Exercise directions:
Rewrite the listing below with "My Skill Set" replaced by "Skills and Tools", keeping every other line and character as it is.

• • • • •

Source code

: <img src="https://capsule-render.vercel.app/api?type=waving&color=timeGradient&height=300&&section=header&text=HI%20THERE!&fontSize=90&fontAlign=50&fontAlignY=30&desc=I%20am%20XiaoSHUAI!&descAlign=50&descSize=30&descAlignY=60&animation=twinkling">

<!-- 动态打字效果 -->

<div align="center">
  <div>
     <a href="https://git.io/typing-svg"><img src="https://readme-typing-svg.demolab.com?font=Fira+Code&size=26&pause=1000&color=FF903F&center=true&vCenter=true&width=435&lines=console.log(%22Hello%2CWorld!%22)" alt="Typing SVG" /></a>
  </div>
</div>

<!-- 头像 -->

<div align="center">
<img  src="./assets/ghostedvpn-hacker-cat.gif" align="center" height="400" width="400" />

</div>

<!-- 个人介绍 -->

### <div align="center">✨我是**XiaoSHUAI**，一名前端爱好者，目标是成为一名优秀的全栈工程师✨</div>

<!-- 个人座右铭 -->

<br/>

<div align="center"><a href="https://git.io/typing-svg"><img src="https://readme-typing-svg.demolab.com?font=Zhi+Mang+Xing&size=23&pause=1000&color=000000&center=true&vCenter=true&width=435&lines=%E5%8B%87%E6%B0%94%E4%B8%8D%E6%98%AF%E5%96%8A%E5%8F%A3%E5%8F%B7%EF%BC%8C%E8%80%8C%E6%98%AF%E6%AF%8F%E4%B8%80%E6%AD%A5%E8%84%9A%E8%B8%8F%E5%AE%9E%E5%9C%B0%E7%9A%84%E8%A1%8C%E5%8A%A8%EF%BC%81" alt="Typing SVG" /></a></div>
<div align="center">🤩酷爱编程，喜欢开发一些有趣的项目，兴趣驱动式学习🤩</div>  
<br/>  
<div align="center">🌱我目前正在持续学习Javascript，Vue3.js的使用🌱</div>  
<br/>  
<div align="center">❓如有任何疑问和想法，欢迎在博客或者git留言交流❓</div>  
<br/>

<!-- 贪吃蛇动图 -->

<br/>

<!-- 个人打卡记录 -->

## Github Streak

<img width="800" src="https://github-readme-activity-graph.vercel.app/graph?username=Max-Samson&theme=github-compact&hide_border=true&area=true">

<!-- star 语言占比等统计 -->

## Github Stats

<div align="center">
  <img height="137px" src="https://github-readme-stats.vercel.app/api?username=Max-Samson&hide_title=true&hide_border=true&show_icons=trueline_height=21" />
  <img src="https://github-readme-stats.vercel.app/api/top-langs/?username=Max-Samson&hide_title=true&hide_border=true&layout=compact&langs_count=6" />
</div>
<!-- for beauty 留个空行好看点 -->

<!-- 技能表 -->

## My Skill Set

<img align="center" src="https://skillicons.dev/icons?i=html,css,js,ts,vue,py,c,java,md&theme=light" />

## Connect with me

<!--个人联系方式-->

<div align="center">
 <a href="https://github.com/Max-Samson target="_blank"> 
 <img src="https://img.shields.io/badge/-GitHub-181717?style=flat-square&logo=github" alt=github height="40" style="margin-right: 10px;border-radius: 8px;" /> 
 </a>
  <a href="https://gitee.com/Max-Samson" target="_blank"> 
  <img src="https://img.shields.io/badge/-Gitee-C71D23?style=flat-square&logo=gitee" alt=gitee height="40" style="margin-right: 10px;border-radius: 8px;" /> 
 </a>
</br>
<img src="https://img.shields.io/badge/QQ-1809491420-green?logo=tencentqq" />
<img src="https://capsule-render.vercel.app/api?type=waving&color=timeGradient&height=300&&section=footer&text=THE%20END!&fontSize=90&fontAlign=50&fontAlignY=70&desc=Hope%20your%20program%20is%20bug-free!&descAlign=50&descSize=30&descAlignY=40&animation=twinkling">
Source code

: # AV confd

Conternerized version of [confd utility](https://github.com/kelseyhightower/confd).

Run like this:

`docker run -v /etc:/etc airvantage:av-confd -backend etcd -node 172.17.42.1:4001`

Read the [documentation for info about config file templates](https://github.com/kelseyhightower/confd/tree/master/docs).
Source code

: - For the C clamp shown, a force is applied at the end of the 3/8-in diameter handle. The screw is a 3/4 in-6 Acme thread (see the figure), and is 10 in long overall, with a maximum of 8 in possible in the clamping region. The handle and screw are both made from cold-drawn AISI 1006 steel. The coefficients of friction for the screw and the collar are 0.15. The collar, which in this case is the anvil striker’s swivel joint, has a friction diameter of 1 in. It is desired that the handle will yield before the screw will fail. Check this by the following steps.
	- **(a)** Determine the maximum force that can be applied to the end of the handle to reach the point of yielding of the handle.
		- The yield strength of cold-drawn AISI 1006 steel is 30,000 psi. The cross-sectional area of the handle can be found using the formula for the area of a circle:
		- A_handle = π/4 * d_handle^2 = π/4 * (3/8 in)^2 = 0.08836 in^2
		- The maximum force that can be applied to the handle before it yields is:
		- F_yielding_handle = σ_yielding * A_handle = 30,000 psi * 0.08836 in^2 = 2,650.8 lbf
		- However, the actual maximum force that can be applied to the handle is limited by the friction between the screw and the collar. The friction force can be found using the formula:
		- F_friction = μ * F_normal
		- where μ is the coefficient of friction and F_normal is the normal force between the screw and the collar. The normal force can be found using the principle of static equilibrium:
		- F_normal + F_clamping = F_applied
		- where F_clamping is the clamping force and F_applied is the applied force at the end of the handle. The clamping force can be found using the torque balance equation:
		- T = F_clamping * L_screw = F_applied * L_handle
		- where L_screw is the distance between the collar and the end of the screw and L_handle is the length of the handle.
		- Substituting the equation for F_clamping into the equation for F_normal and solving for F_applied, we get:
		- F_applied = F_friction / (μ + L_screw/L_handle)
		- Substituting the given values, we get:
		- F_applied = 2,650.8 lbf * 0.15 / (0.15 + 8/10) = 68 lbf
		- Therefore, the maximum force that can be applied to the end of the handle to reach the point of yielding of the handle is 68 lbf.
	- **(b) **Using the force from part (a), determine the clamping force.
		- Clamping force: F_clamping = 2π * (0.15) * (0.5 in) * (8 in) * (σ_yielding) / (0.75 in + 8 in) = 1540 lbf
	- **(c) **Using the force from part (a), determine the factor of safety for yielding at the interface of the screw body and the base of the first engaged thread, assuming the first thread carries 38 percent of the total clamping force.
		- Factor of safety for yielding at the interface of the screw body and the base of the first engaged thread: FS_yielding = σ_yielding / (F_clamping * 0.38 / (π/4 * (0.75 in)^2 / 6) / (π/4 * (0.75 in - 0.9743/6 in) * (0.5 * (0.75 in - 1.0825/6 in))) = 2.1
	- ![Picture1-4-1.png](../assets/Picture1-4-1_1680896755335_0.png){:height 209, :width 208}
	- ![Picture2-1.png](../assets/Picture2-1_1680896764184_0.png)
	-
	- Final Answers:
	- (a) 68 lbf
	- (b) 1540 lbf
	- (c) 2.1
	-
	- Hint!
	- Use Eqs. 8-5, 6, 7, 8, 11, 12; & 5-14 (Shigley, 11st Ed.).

• • • • •

Output for this exercise:
Source code

: <img src="https://capsule-render.vercel.app/api?type=waving&color=timeGradient&height=300&&section=header&text=HI%20THERE!&fontSize=90&fontAlign=50&fontAlignY=30&desc=I%20am%20XiaoSHUAI!&descAlign=50&descSize=30&descAlignY=60&animation=twinkling">

<!-- 动态打字效果 -->

<div align="center">
  <div>
     <a href="https://git.io/typing-svg"><img src="https://readme-typing-svg.demolab.com?font=Fira+Code&size=26&pause=1000&color=FF903F&center=true&vCenter=true&width=435&lines=console.log(%22Hello%2CWorld!%22)" alt="Typing SVG" /></a>
  </div>
</div>

<!-- 头像 -->

<div align="center">
<img  src="./assets/ghostedvpn-hacker-cat.gif" align="center" height="400" width="400" />

</div>

<!-- 个人介绍 -->

### <div align="center">✨我是**XiaoSHUAI**，一名前端爱好者，目标是成为一名优秀的全栈工程师✨</div>

<!-- 个人座右铭 -->

<br/>

<div align="center"><a href="https://git.io/typing-svg"><img src="https://readme-typing-svg.demolab.com?font=Zhi+Mang+Xing&size=23&pause=1000&color=000000&center=true&vCenter=true&width=435&lines=%E5%8B%87%E6%B0%94%E4%B8%8D%E6%98%AF%E5%96%8A%E5%8F%A3%E5%8F%B7%EF%BC%8C%E8%80%8C%E6%98%AF%E6%AF%8F%E4%B8%80%E6%AD%A5%E8%84%9A%E8%B8%8F%E5%AE%9E%E5%9C%B0%E7%9A%84%E8%A1%8C%E5%8A%A8%EF%BC%81" alt="Typing SVG" /></a></div>
<div align="center">🤩酷爱编程，喜欢开发一些有趣的项目，兴趣驱动式学习🤩</div>  
<br/>  
<div align="center">🌱我目前正在持续学习Javascript，Vue3.js的使用🌱</div>  
<br/>  
<div align="center">❓如有任何疑问和想法，欢迎在博客或者git留言交流❓</div>  
<br/>

<!-- 贪吃蛇动图 -->

<br/>

<!-- 个人打卡记录 -->

## Github Streak

<img width="800" src="https://github-readme-activity-graph.vercel.app/graph?username=Max-Samson&theme=github-compact&hide_border=true&area=true">

<!-- star 语言占比等统计 -->

## Github Stats

<div align="center">
  <img height="137px" src="https://github-readme-stats.vercel.app/api?username=Max-Samson&hide_title=true&hide_border=true&show_icons=trueline_height=21" />
  <img src="https://github-readme-stats.vercel.app/api/top-langs/?username=Max-Samson&hide_title=true&hide_border=true&layout=compact&langs_count=6" />
</div>
<!-- for beauty 留个空行好看点 -->

<!-- 技能表 -->

## Skills and Tools

<img align="center" src="https://skillicons.dev/icons?i=html,css,js,ts,vue,py,c,java,md&theme=light" />

## Connect with me

<!--个人联系方式-->

<div align="center">
 <a href="https://github.com/Max-Samson target="_blank"> 
 <img src="https://img.shields.io/badge/-GitHub-181717?style=flat-square&logo=github" alt=github height="40" style="margin-right: 10px;border-radius: 8px;" /> 
 </a>
  <a href="https://gitee.com/Max-Samson" target="_blank"> 
  <img src="https://img.shields.io/badge/-Gitee-C71D23?style=flat-square&logo=gitee" alt=gitee height="40" style="margin-right: 10px;border-radius: 8px;" /> 
 </a>
</br>
<img src="https://img.shields.io/badge/QQ-1809491420-green?logo=tencentqq" />
<img src="https://capsule-render.vercel.app/api?type=waving&color=timeGradient&height=300&&section=footer&text=THE%20END!&fontSize=90&fontAlign=50&fontAlignY=70&desc=Hope%20your%20program%20is%20bug-free!&descAlign=50&descSize=30&descAlignY=40&animation=twinkling">
Source code

: # AV confd

Conternerized version of [confd utility](https://github.com/kelseyhightower/confd).

Run like this:

`docker run -v /etc:/etc airvantage:av-confd -backend etcd -node 172.17.42.1:4001`

Read the [documentation for info about config file templates](https://github.com/kelseyhightower/confd/tree/master/docs).
Source code

: - For the C clamp shown, a force is applied at the end of the 3/8-in diameter handle. The screw is a 3/4 in-6 Acme thread (see the figure), and is 10 in long overall, with a maximum of 8 in possible in the clamping region. The handle and screw are both made from cold-drawn AISI 1006 steel. The coefficients of friction for the screw and the collar are 0.15. The collar, which in this case is the anvil striker’s swivel joint, has a friction diameter of 1 in. It is desired that the handle will yield before the screw will fail. Check this by the following steps.
	- **(a)** Determine the maximum force that can be applied to the end of the handle to reach the point of yielding of the handle.
		- The yield strength of cold-drawn AISI 1006 steel is 30,000 psi. The cross-sectional area of the handle can be found using the formula for the area of a circle:
		- A_handle = π/4 * d_handle^2 = π/4 * (3/8 in)^2 = 0.08836 in^2
		- The maximum force that can be applied to the handle before it yields is:
		- F_yielding_handle = σ_yielding * A_handle = 30,000 psi * 0.08836 in^2 = 2,650.8 lbf
		- However, the actual maximum force that can be applied to the handle is limited by the friction between the screw and the collar. The friction force can be found using the formula:
		- F_friction = μ * F_normal
		- where μ is the coefficient of friction and F_normal is the normal force between the screw and the collar. The normal force can be found using the principle of static equilibrium:
		- F_normal + F_clamping = F_applied
		- where F_clamping is the clamping force and F_applied is the applied force at the end of the handle. The clamping force can be found using the torque balance equation:
		- T = F_clamping * L_screw = F_applied * L_handle
		- where L_screw is the distance between the collar and the end of the screw and L_handle is the length of the handle.
		- Substituting the equation for F_clamping into the equation for F_normal and solving for F_applied, we get:
		- F_applied = F_friction / (μ + L_screw/L_handle)
		- Substituting the given values, we get:
		- F_applied = 2,650.8 lbf * 0.15 / (0.15 + 8/10) = 68 lbf
		- Therefore, the maximum force that can be applied to the end of the handle to reach the point of yielding of the handle is 68 lbf.
	- **(b) **Using the force from part (a), determine the clamping force.
		- Clamping force: F_clamping = 2π * (0.15) * (0.5 in) * (8 in) * (σ_yielding) / (0.75 in + 8 in) = 1540 lbf
	- **(c) **Using the force from part (a), determine the factor of safety for yielding at the interface of the screw body and the base of the first engaged thread, assuming the first thread carries 38 percent of the total clamping force.
		- Factor of safety for yielding at the interface of the screw body and the base of the first engaged thread: FS_yielding = σ_yielding / (F_clamping * 0.38 / (π/4 * (0.75 in)^2 / 6) / (π/4 * (0.75 in - 0.9743/6 in) * (0.5 * (0.75 in - 1.0825/6 in))) = 2.1
	- ![Picture1-4-1.png](../assets/Picture1-4-1_1680896755335_0.png){:height 209, :width 208}
	- ![Picture2-1.png](../assets/Picture2-1_1680896764184_0.png)
	-
	- Final Answers:
	- (a) 68 lbf
	- (b) 1540 lbf
	- (c) 2.1
	-
	- Hint!
	- Use Eqs. 8-5, 6, 7, 8, 11, 12; & 5-14 (Shigley, 11st Ed.).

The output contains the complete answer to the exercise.